(Beginning of Supplied data)
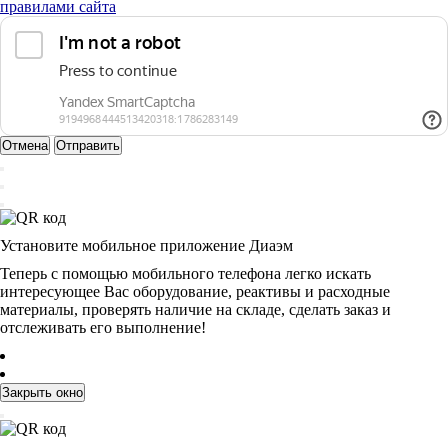
правилами сайта
Отмена
Отправить
Установите мобильное приложение Диаэм
Теперь с помощью мобильного телефона легко искать
интересующее Вас оборудование, реактивы и расходные
материалы, проверять наличие на складе, сделать заказ и
отслеживать его выполнение!
Закрыть окно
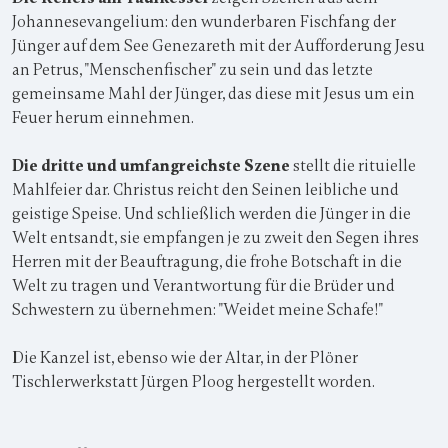
Johannesevangelium: den wunderbaren Fischfang der
Jünger auf dem See Genezareth mit der Aufforderung Jesu
an Petrus, "Menschenfischer" zu sein und das letzte
gemeinsame Mahl der Jünger, das diese mit Jesus um ein
Feuer herum einnehmen.
Die dritte und umfangreichste Szene
stellt die rituielle
Mahlfeier dar. Christus reicht den Seinen leibliche und
geistige Speise. Und schließlich werden die Jünger in die
Welt entsandt, sie empfangen je zu zweit den Segen ihres
Herren mit der Beauftragung, die frohe Botschaft in die
Welt zu tragen und Verantwortung für die Brüder und
Schwestern zu übernehmen: "Weidet meine Schafe!"
Die Kanzel ist, ebenso wie der Altar, in der Plöner
Tischlerwerkstatt Jürgen Ploog hergestellt worden.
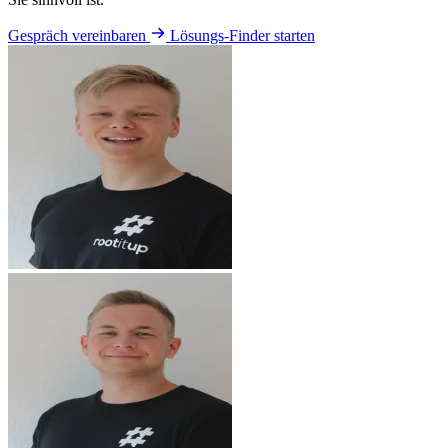
Gespräch vereinbaren
Lösungs-Finder starten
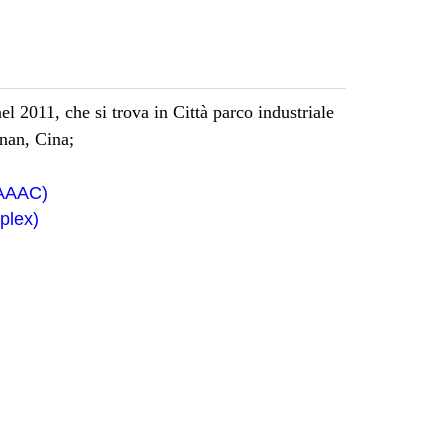
 2011, che si trova in Città parco industriale
nan, Cina;
 AAAC)
plex)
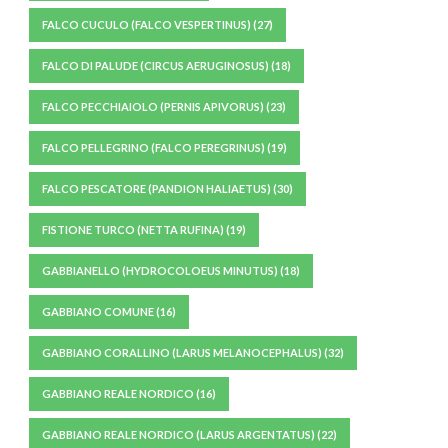
FALCO CUCULO (FALCO VESPERTINUS)
(27)
FALCO DI PALUDE (CIRCUS AERUGINOSUS)
(18)
FALCO PECCHIAIOLO (PERNIS APIVORUS)
(23)
FALCO PELLEGRINO (FALCO PEREGRINUS)
(19)
FALCO PESCATORE (PANDION HALIAETUS)
(30)
FISTIONE TURCO (NETTA RUFINA)
(19)
GABBIANELLO (HYDROCOLOEUS MINUTUS)
(18)
GABBIANO COMUNE
(16)
GABBIANO CORALLINO (LARUS MELANOCEPHALUS)
(32)
GABBIANO REALE NORDICO
(16)
GABBIANO REALE NORDICO (LARUS ARGENTATUS)
(22)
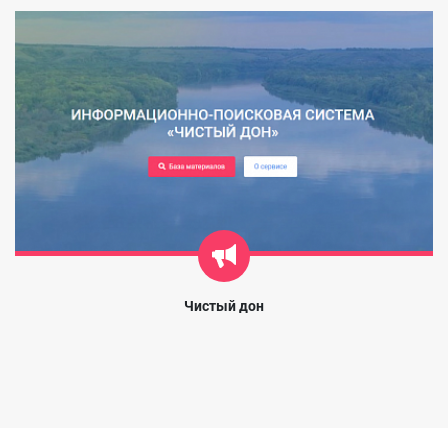
Чистый дон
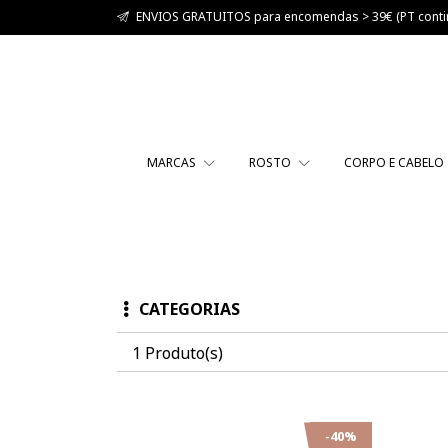
ENVIOS GRATUITOS para encomendas > 39€ (PT contin
MARCAS
ROSTO
CORPO E CABELO
CATEGORIAS
1 Produto(s)
-40%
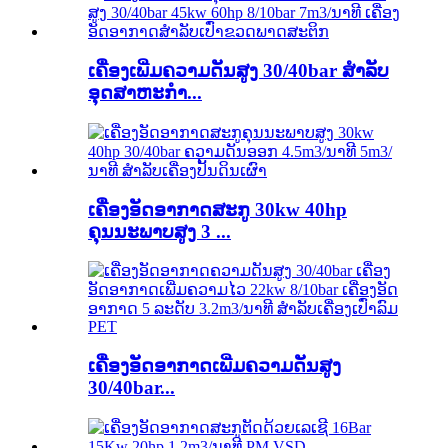
ເຄື່ອງເພີ່ມຄວາມດັນສູງ 30/40bar ສຳລັບ
ອຸດສາຫະກໍາ...
ເຄື່ອງອັດອາກາດສະກູ 30kw 40hp
ຄຸນນະພາບສູງ 3 ...
ເຄື່ອງອັດອາກາດເພີ່ມຄວາມດັນສູງ
30/40bar...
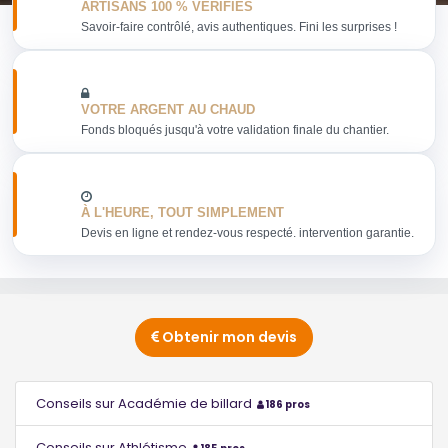
ARTISANS 100 % VERIFIES
Savoir-faire contrôlé, avis authentiques. Fini les surprises !
VOTRE ARGENT AU CHAUD
Fonds bloqués jusqu'à votre validation finale du chantier.
À L'HEURE, TOUT SIMPLEMENT
Devis en ligne et rendez-vous respecté. intervention garantie.
Obtenir mon devis
Conseils sur Académie de billard
186 pros
Conseils sur Athlétisme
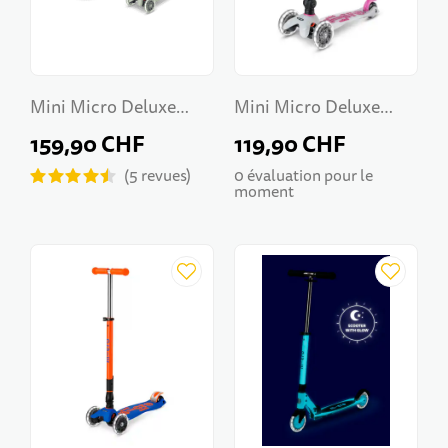
Mini Micro Deluxe
Mini Micro Deluxe
Rock & Go LED
Foldable Orion LED
159,90 CHF
119,90 CHF
5
revues
0 évaluation pour le
moment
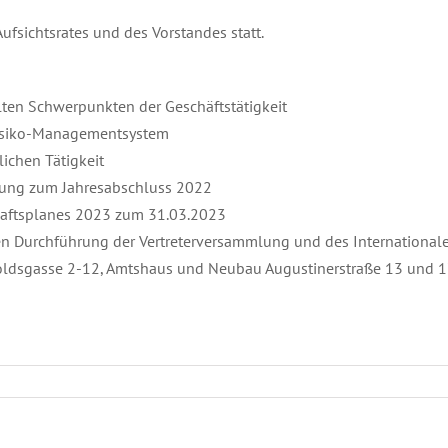
fsichtsrates und des Vorstandes statt.
lten Schwerpunkten der Geschäftstätigkeit
Risiko-Managementsystem
lichen Tätigkeit
sung zum Jahresabschluss 2022
chaftsplanes 2023 zum 31.03.2023
hen Durchführung der Vertreterversammlung und des Internationa
ldsgasse 2-12, Amtshaus und Neubau Augustinerstraße 13 und 17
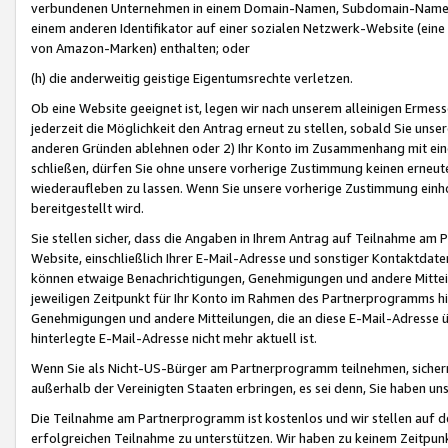
verbundenen Unternehmen in einem Domain-Namen, Subdomain-Namen,
einem anderen Identifikator auf einer sozialen Netzwerk-Website (eine 
von Amazon-Marken) enthalten; oder
(h) die anderweitig geistige Eigentumsrechte verletzen.
Ob eine Website geeignet ist, legen wir nach unserem alleinigen Ermess
jederzeit die Möglichkeit den Antrag erneut zu stellen, sobald Sie uns
anderen Gründen ablehnen oder 2) Ihr Konto im Zusammenhang mit eine
schließen, dürfen Sie ohne unsere vorherige Zustimmung keinen erne
wiederaufleben zu lassen. Wenn Sie unsere vorherige Zustimmung einho
bereitgestellt wird.
Sie stellen sicher, dass die Angaben in Ihrem Antrag auf Teilnahme a
Website, einschließlich Ihrer E-Mail-Adresse und sonstiger Kontaktdaten
können etwaige Benachrichtigungen, Genehmigungen und andere Mittei
jeweiligen Zeitpunkt für Ihr Konto im Rahmen des Partnerprogramms h
Genehmigungen und andere Mitteilungen, die an diese E-Mail-Adresse ü
hinterlegte E-Mail-Adresse nicht mehr aktuell ist.
Wenn Sie als Nicht-US-Bürger am Partnerprogramm teilnehmen, sichern 
außerhalb der Vereinigten Staaten erbringen, es sei denn, Sie haben 
Die Teilnahme am Partnerprogramm ist kostenlos und wir stellen auf d
erfolgreichen Teilnahme zu unterstützen. Wir haben zu keinem Zeitpun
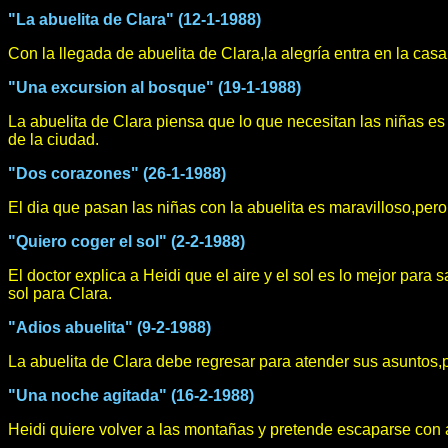
"La abuelita de Clara" (12-1-1988)
Con la llegada de abuelita de Clara,la alegría entra en la casa
"Una excursion al bosque" (19-1-1988)
La abuelita de Clara piensa que lo que necesitan las niñas e
de la ciudad.
"Dos corazones" (26-1-1988)
El dia que pasan las niñas con la abuelita es maravilloso,per
"Quiero coger el sol" (2-2-1988)
El doctor explica a Heidi que el aire y el sol es lo mejor par
sol para Clara.
"Adios abuelita" (9-2-1988)
La abuelita de Clara debe regresar para atender sus asuntos,
"Una noche agitada" (16-2-1988)
Heidi quiere volver a las montañas y pretende escaparse con a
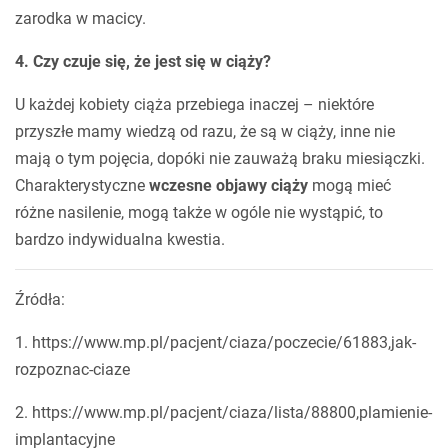
zarodka w macicy.
4. Czy czuje się, że jest się w ciąży?
U każdej kobiety ciąża przebiega inaczej – niektóre
przyszłe mamy wiedzą od razu, że są w ciąży, inne nie
mają o tym pojęcia, dopóki nie zauważą braku miesiączki.
Charakterystyczne
wczesne objawy ciąży
mogą mieć
różne nasilenie, mogą także w ogóle nie wystąpić, to
bardzo indywidualna kwestia.
Źródła:
1. https://www.mp.pl/pacjent/ciaza/poczecie/61883,jak-
rozpoznac-ciaze
2. https://www.mp.pl/pacjent/ciaza/lista/88800,plamienie-
implantacyjne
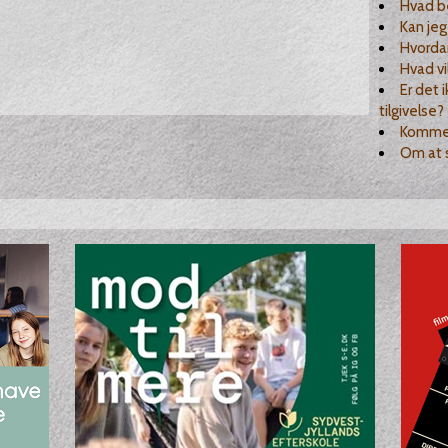
Hvad b
Kan jeg
Hvordan
Hvad vi
Er det 
tilgivelse?
Kommer
Om at s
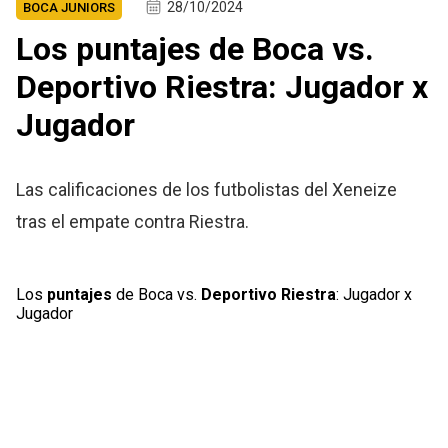
28/10/2024
BOCA JUNIORS
Los puntajes de Boca vs.
Deportivo Riestra: Jugador x
Jugador
Las calificaciones de los futbolistas del Xeneize
tras el empate contra Riestra.
Los
puntajes
de Boca vs.
Deportivo Riestra
: Jugador x
Jugador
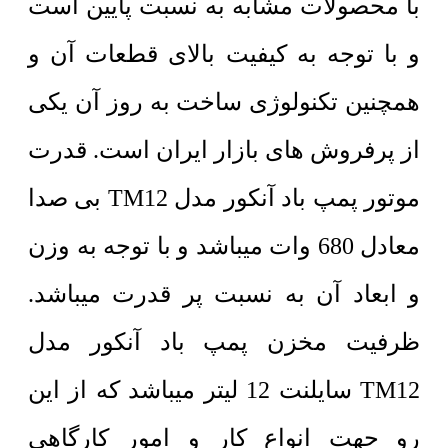
با محصولات مشابه به نسبت پایین است
و با توجه به کیفیت بالای قطعات آن و
همچنین تکنولوژی ساخت به روز آن یکی
از پرفروش های بازار ایران است. قدرت
موتور پمپ باد آنکور مدل TM12 بی صدا
معادل 680 وات میباشد و با توجه به وزن
و ابعاد آن به نسبت پر قدرت میباشد.
ظرفیت مخزن پمپ باد آنکور مدل
TM12 سایلنت 12 لیتر میباشد که از این
رو جهت انواع کار و امور کارگاهی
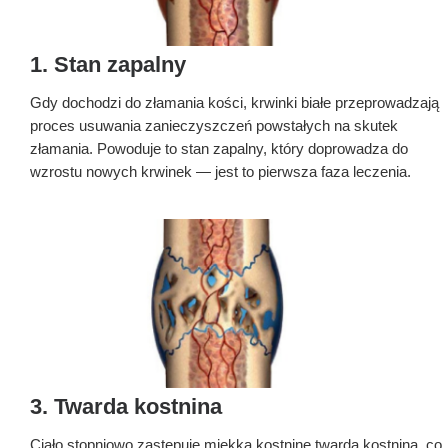
1. Stan zapalny
Gdy dochodzi do złamania kości, krwinki białe przeprowadzają
proces usuwania zanieczyszczeń powstałych na skutek
złamania. Powoduje to stan zapalny, który doprowadza do
wzrostu nowych krwinek — jest to pierwsza faza leczenia.
3. Twarda kostnina
Ciało stopniowo zastępuje miękką kostninę twardą kostniną, co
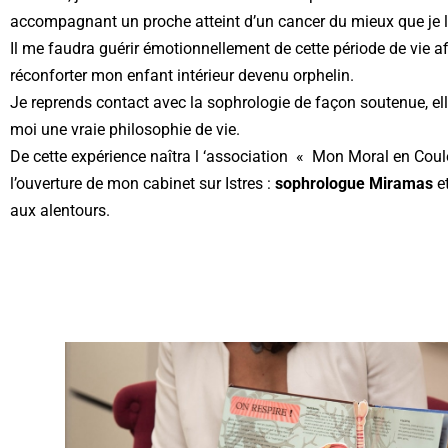
accompagnant un proche atteint d’un cancer du mieux que je 
Il me faudra guérir émotionnellement de cette période de vie af
réconforter mon enfant intérieur devenu orphelin.
Je reprends contact avec la sophrologie de façon soutenue, el
moi une vraie philosophie de vie.
De cette expérience naîtra l ‘association « Mon Moral en Coul
l’ouverture de mon cabinet sur Istres :
sophrologue Miramas
et
aux alentours.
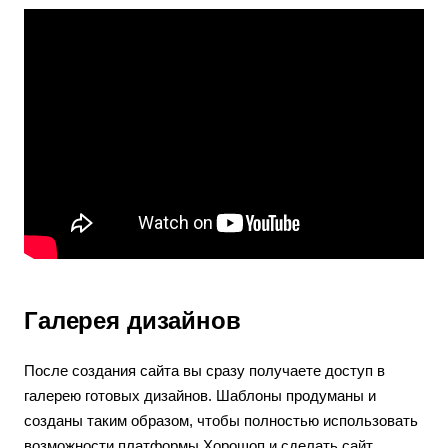
Галерея дизайнов
После создания сайта вы сразу получаете доступ в
галерею готовых дизайнов. Шаблоны продуманы и
созданы таким образом, чтобы полностью использовать
возможности платформы Хорошоп и сделать сайт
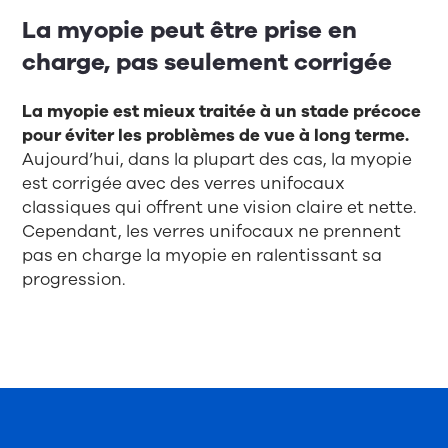
La myopie peut être prise en
charge, pas seulement corrigée
La myopie est mieux traitée à un stade précoce
pour éviter les problèmes de vue à long terme.
Aujourd’hui, dans la plupart des cas, la myopie
est corrigée avec des verres unifocaux
classiques qui offrent une vision claire et nette.
Cependant, les verres unifocaux ne prennent
pas en charge la myopie en ralentissant sa
progression.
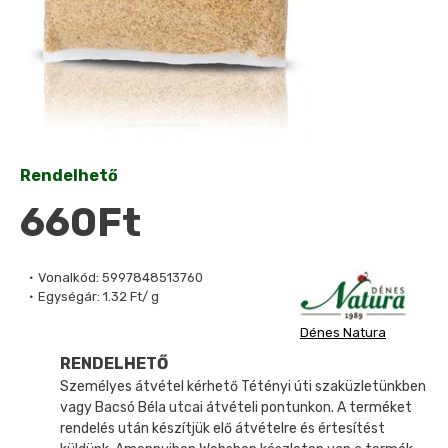
Rendelhető
660Ft
Vonalkód:
5997848513760
Egységár:
1.32 Ft/ g
Dénes Natura
RENDELHETŐ
Személyes átvétel kérhető Tétényi úti szaküzletünkben
vagy Bacsó Béla utcai átvételi pontunkon. A terméket
rendelés után készítjük elő átvételre és értesítést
(End of Supplied data)
> _Exercise details_: Your answer must consist solely of the lines above between the line holding "Sie stellen sicher, dass" and the line holding "hinterlegte E-Mail-Adresse nicht", inclusive, copied exactly.

> _Solution to this task_:
Sie stellen sicher, dass die Angaben in Ihrem Antrag auf Teilnahme a
Website, einschließlich Ihrer E-Mail-Adresse und sonstiger Kontaktdaten
können etwaige Benachrichtigungen, Genehmigungen und andere Mittei
jeweiligen Zeitpunkt für Ihr Konto im Rahmen des Partnerprogramms h
Genehmigungen und andere Mitteilungen, die an diese E-Mail-Adresse ü
hinterlegte E-Mail-Adresse nicht mehr aktuell ist.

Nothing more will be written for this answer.